__Problem to work on__
Your reply should hold every entry below exactly as written and none of the pictures.
___ Records shown ___
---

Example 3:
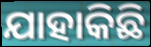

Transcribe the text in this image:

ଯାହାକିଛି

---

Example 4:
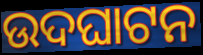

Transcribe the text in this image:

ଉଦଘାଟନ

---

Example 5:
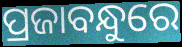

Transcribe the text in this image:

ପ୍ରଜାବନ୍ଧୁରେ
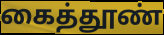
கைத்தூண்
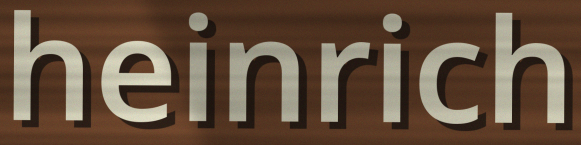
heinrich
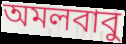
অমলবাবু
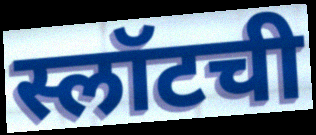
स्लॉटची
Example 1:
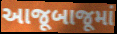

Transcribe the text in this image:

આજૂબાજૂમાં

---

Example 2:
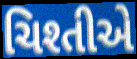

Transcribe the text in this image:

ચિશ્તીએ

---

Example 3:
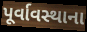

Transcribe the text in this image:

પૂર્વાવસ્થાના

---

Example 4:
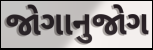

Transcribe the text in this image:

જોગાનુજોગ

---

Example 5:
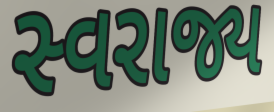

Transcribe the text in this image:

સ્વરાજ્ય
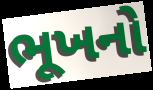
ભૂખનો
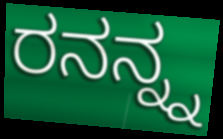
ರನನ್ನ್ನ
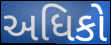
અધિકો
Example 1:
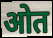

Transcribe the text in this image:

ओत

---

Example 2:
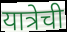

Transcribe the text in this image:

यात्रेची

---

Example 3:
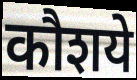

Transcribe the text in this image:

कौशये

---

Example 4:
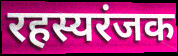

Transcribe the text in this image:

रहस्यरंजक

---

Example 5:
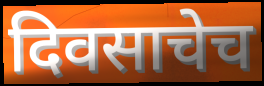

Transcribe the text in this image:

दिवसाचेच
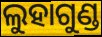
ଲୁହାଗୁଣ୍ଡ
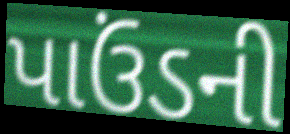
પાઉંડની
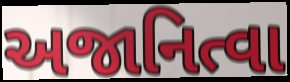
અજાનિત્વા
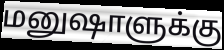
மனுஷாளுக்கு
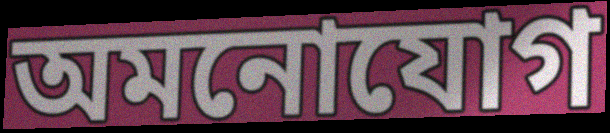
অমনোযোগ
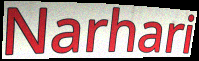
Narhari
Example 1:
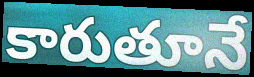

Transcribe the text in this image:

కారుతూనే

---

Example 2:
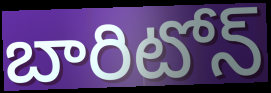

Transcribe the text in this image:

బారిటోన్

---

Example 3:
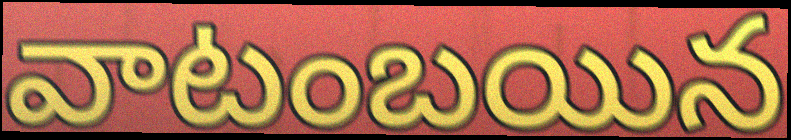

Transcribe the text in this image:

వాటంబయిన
___
__Solution to this task__
---

Example 3:

Transcribe the text in this image:

ଯାହାକିଛି

---

Example 4:

Transcribe the text in this image:

ଉଦଘାଟନ

---

Example 5:

Transcribe the text in this image:

ପ୍ରଜାବନ୍ଧୁରେ
கைத்தூண்
heinrich
অমলবাবু
स्लॉटची
Example 1:

Transcribe the text in this image:

આજૂબાજૂમાં

---

Example 2:

Transcribe the text in this image:

ચિશ્તીએ

---

Example 3:

Transcribe the text in this image:

પૂર્વાવસ્થાના

---

Example 4:

Transcribe the text in this image:

જોગાનુજોગ

---

Example 5:

Transcribe the text in this image:

સ્વરાજ્ય
ભૂખનો
ರನನ್ನ್ನ
અધિકો
Example 1:

Transcribe the text in this image:

ओत

---

Example 2:

Transcribe the text in this image:

यात्रेची

---

Example 3:

Transcribe the text in this image:

कौशये

---

Example 4:

Transcribe the text in this image:

रहस्यरंजक

---

Example 5:

Transcribe the text in this image:

दिवसाचेच
ଲୁହାଗୁଣ୍ଡ
પાઉંડની
અજાનિત્વા
மனுஷாளுக்கு
অমনোযোগ
Narhari
Example 1:

Transcribe the text in this image:

కారుతూనే

---

Example 2:

Transcribe the text in this image:

బారిటోన్

---

Example 3:

Transcribe the text in this image:

వాటంబయిన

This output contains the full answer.